• **Task item**
Please reproduce the listing from its first line up to and including the line containing "Пациентке требуется в течение часа н", keeping every line character for character.

• **Source records**
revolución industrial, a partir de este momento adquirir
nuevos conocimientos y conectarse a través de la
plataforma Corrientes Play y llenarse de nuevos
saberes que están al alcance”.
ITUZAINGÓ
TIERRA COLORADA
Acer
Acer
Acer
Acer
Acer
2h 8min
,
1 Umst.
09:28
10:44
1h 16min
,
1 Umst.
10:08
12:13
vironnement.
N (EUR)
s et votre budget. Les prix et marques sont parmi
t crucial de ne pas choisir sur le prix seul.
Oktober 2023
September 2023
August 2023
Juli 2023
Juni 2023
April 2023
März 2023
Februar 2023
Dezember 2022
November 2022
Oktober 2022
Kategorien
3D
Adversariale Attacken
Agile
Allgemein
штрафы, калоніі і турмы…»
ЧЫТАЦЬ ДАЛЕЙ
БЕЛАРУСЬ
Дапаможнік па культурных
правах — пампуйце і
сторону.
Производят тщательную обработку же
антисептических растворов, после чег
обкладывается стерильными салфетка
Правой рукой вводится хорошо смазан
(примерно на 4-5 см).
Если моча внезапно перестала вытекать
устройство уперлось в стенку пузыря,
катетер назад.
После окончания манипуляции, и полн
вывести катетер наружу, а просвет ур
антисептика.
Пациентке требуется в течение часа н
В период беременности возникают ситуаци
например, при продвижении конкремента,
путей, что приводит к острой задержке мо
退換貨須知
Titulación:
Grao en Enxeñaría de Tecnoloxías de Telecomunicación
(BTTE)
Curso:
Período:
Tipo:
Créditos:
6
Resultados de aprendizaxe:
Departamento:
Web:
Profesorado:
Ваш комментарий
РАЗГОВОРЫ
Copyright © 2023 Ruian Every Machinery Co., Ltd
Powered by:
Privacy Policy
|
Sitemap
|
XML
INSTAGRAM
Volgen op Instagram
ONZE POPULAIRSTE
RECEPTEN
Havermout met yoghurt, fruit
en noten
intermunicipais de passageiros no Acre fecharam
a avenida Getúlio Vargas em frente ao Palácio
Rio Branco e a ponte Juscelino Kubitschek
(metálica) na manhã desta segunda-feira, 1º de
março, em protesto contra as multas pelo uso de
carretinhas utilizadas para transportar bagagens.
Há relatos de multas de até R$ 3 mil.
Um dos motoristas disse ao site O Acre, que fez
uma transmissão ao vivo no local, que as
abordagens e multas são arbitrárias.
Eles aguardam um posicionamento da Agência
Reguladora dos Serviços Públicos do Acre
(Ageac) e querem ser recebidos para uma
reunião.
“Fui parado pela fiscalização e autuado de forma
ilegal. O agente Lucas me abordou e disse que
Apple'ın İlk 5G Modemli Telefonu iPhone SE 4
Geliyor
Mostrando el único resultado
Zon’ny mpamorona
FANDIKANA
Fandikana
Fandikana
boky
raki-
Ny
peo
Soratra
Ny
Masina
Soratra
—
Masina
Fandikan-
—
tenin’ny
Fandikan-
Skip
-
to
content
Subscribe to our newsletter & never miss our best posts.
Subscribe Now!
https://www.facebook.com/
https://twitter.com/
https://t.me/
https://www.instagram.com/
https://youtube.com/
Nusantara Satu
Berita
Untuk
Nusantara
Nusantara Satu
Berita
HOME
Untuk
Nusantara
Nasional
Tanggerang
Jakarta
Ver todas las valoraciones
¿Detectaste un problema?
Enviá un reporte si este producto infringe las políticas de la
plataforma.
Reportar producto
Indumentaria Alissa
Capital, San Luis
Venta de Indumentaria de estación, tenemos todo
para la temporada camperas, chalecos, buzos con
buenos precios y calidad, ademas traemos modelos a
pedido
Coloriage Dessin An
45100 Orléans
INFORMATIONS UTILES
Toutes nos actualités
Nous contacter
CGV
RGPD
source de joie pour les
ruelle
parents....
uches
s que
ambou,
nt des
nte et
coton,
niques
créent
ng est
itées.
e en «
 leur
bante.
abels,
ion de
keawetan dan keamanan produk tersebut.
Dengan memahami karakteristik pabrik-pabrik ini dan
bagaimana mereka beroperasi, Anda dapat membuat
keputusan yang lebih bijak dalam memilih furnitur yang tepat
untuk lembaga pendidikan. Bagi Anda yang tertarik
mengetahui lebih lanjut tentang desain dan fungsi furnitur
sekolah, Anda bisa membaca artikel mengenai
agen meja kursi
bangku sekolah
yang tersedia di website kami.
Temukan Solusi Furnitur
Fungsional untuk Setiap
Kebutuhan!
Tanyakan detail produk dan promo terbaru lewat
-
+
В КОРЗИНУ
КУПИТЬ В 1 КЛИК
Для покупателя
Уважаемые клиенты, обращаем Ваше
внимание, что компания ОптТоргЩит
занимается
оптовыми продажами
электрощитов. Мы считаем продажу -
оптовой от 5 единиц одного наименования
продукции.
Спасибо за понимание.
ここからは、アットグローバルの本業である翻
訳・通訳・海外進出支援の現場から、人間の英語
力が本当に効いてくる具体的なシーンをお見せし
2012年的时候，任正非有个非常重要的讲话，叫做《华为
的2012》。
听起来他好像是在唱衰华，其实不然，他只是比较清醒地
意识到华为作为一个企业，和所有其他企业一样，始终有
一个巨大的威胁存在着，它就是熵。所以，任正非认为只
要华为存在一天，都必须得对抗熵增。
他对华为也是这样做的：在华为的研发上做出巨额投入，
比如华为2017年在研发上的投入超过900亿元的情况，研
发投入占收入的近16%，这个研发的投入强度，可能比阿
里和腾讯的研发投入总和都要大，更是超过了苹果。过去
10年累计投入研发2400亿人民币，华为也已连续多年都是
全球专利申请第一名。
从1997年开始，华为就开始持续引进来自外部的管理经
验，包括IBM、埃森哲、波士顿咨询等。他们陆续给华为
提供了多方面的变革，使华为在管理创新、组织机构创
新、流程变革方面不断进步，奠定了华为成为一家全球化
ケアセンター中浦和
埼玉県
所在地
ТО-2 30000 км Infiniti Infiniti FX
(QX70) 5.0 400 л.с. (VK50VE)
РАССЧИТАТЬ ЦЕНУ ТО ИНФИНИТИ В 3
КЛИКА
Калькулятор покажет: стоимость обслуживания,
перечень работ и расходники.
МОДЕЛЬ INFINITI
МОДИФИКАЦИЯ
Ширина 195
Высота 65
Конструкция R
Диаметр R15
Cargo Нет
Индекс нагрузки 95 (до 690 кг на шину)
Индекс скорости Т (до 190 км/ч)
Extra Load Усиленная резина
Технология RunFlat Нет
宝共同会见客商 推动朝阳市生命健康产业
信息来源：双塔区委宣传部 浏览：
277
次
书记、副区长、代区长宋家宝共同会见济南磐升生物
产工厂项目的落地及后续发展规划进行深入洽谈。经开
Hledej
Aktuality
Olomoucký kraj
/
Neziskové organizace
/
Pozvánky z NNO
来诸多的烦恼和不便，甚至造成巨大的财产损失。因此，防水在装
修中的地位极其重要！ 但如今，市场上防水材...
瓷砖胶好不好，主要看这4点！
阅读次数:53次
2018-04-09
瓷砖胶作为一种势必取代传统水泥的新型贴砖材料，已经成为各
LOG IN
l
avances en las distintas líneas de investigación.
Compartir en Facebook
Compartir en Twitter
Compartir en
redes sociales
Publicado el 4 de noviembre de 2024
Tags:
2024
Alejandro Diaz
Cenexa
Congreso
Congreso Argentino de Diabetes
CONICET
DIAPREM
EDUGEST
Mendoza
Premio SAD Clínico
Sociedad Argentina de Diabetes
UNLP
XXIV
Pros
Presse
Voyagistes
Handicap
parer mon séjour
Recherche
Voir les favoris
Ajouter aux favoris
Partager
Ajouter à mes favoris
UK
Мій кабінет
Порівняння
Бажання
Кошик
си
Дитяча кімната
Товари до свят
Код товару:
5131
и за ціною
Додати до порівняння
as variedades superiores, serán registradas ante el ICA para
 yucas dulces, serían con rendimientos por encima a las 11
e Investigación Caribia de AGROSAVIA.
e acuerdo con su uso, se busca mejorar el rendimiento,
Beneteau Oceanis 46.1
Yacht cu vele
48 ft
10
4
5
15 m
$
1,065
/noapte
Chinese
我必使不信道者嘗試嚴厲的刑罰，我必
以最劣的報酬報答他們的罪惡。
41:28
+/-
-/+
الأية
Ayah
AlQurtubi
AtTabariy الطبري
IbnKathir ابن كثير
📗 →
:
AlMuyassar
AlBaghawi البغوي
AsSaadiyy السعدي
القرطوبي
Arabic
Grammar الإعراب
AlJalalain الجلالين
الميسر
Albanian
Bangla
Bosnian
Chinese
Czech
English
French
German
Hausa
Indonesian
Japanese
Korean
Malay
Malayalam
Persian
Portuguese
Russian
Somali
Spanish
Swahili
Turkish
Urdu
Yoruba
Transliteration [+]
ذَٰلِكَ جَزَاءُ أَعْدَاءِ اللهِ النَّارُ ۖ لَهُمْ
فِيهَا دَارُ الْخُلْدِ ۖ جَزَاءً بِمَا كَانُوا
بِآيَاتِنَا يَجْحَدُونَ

• **Written answer**
revolución industrial, a partir de este momento adquirir
nuevos conocimientos y conectarse a través de la
plataforma Corrientes Play y llenarse de nuevos
saberes que están al alcance”.
ITUZAINGÓ
TIERRA COLORADA
Acer
Acer
Acer
Acer
Acer
2h 8min
,
1 Umst.
09:28
10:44
1h 16min
,
1 Umst.
10:08
12:13
vironnement.
N (EUR)
s et votre budget. Les prix et marques sont parmi
t crucial de ne pas choisir sur le prix seul.
Oktober 2023
September 2023
August 2023
Juli 2023
Juni 2023
April 2023
März 2023
Februar 2023
Dezember 2022
November 2022
Oktober 2022
Kategorien
3D
Adversariale Attacken
Agile
Allgemein
штрафы, калоніі і турмы…»
ЧЫТАЦЬ ДАЛЕЙ
БЕЛАРУСЬ
Дапаможнік па культурных
правах — пампуйце і
сторону.
Производят тщательную обработку же
антисептических растворов, после чег
обкладывается стерильными салфетка
Правой рукой вводится хорошо смазан
(примерно на 4-5 см).
Если моча внезапно перестала вытекать
устройство уперлось в стенку пузыря,
катетер назад.
После окончания манипуляции, и полн
вывести катетер наружу, а просвет ур
антисептика.
Пациентке требуется в течение часа н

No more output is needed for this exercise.